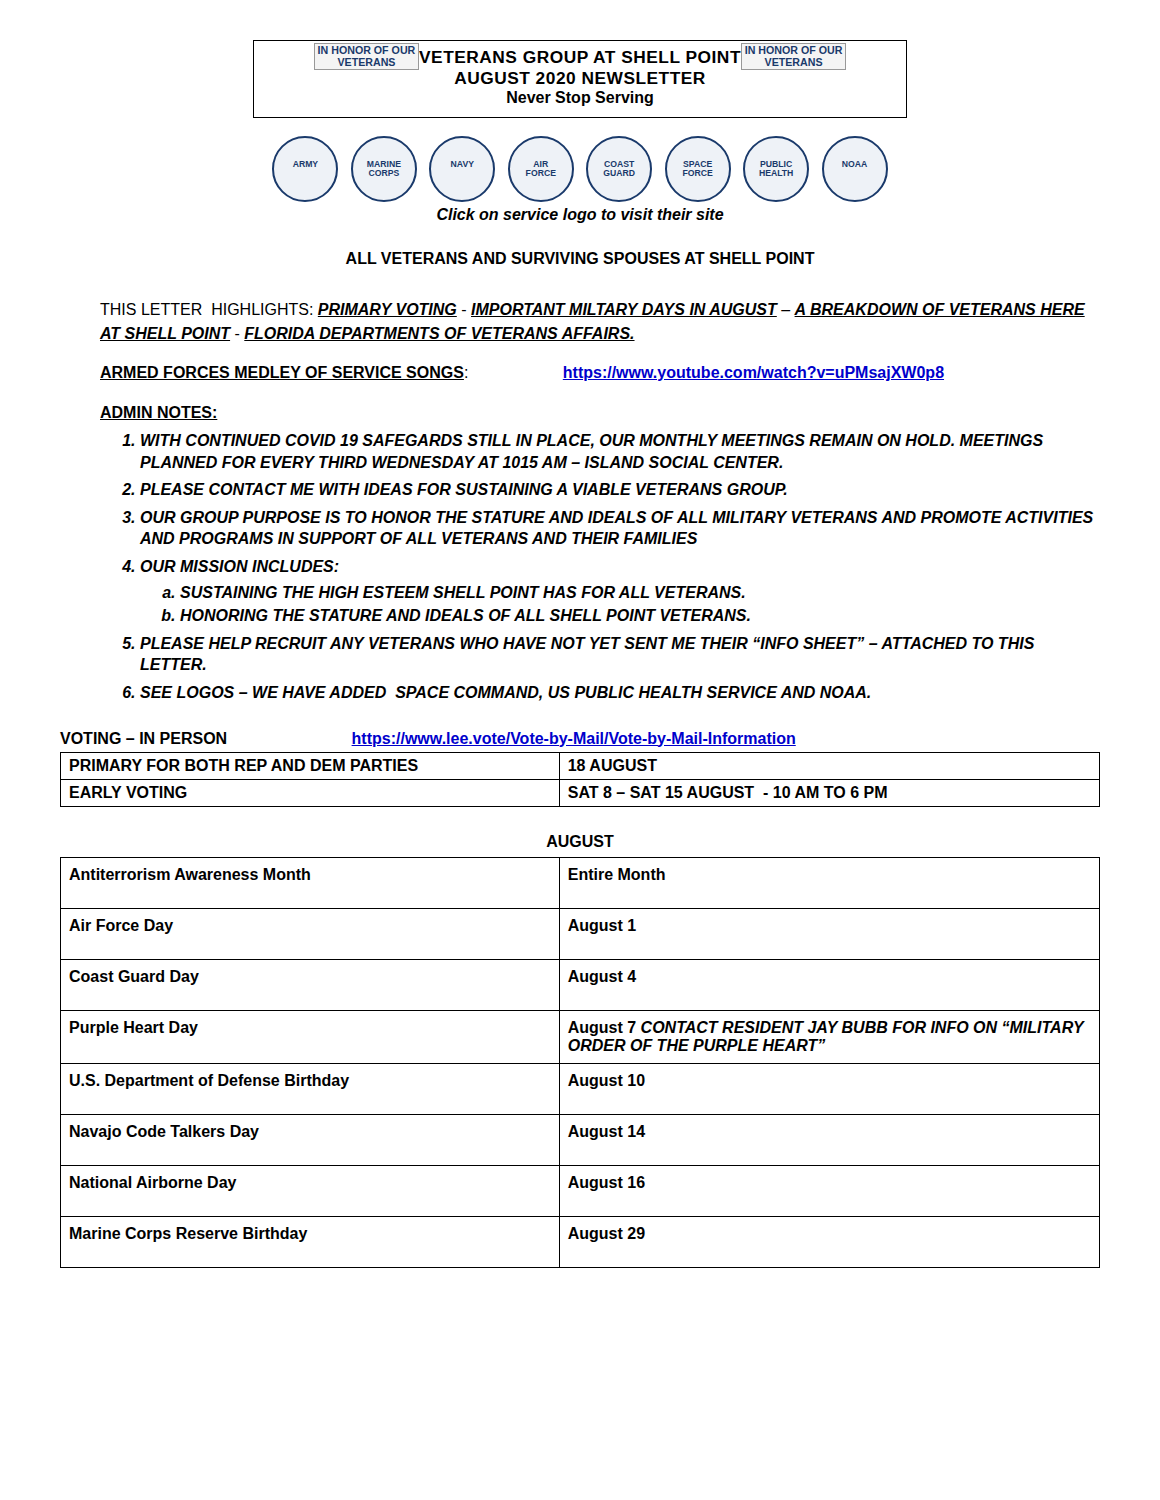IN HONOR OF OUR
VETERANS
IN HONOR OF OUR
VETERANS
VETERANS GROUP AT SHELL POINT
AUGUST 2020 NEWSLETTER
Never Stop Serving
ARMY
MARINE
CORPS
NAVY
AIR
FORCE
COAST
GUARD
SPACE
FORCE
PUBLIC
HEALTH
NOAA
Click on service logo to visit their site
ALL VETERANS AND SURVIVING SPOUSES AT SHELL POINT
THIS LETTER HIGHLIGHTS: PRIMARY VOTING - IMPORTANT MILTARY DAYS IN AUGUST – A BREAKDOWN OF VETERANS HERE AT SHELL POINT - FLORIDA DEPARTMENTS OF VETERANS AFFAIRS.
ARMED FORCES MEDLEY OF SERVICE SONGS: https://www.youtube.com/watch?v=uPMsajXW0p8
ADMIN NOTES:
WITH CONTINUED COVID 19 SAFEGARDS STILL IN PLACE, OUR MONTHLY MEETINGS REMAIN ON HOLD. MEETINGS PLANNED FOR EVERY THIRD WEDNESDAY AT 1015 AM – ISLAND SOCIAL CENTER.
PLEASE CONTACT ME WITH IDEAS FOR SUSTAINING A VIABLE VETERANS GROUP.
OUR GROUP PURPOSE IS TO HONOR THE STATURE AND IDEALS OF ALL MILITARY VETERANS AND PROMOTE ACTIVITIES AND PROGRAMS IN SUPPORT OF ALL VETERANS AND THEIR FAMILIES
OUR MISSION INCLUDES:
SUSTAINING THE HIGH ESTEEM SHELL POINT HAS FOR ALL VETERANS.
HONORING THE STATURE AND IDEALS OF ALL SHELL POINT VETERANS.
PLEASE HELP RECRUIT ANY VETERANS WHO HAVE NOT YET SENT ME THEIR “INFO SHEET” – ATTACHED TO THIS LETTER.
SEE LOGOS – WE HAVE ADDED SPACE COMMAND, US PUBLIC HEALTH SERVICE AND NOAA.
VOTING – IN PERSON https://www.lee.vote/Vote-by-Mail/Vote-by-Mail-Information
| PRIMARY FOR BOTH REP AND DEM PARTIES | 18 AUGUST |
| EARLY VOTING | SAT 8 – SAT 15 AUGUST - 10 AM TO 6 PM |
AUGUST
| Antiterrorism Awareness Month | Entire Month |
| Air Force Day | August 1 |
| Coast Guard Day | August 4 |
| Purple Heart Day | August 7 CONTACT RESIDENT JAY BUBB FOR INFO ON “MILITARY ORDER OF THE PURPLE HEART” |
| U.S. Department of Defense Birthday | August 10 |
| Navajo Code Talkers Day | August 14 |
| National Airborne Day | August 16 |
| Marine Corps Reserve Birthday | August 29 |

────────────────

Task prompt: Your output should be the lines from the one with "Day | August 4 |" through the last line of the entries above, copied exactly and nothing more.

Result for this exercise:
| Coast Guard Day | August 4 |
| Purple Heart Day | August 7 CONTACT RESIDENT JAY BUBB FOR INFO ON “MILITARY ORDER OF THE PURPLE HEART” |
| U.S. Department of Defense Birthday | August 10 |
| Navajo Code Talkers Day | August 14 |
| National Airborne Day | August 16 |
| Marine Corps Reserve Birthday | August 29 |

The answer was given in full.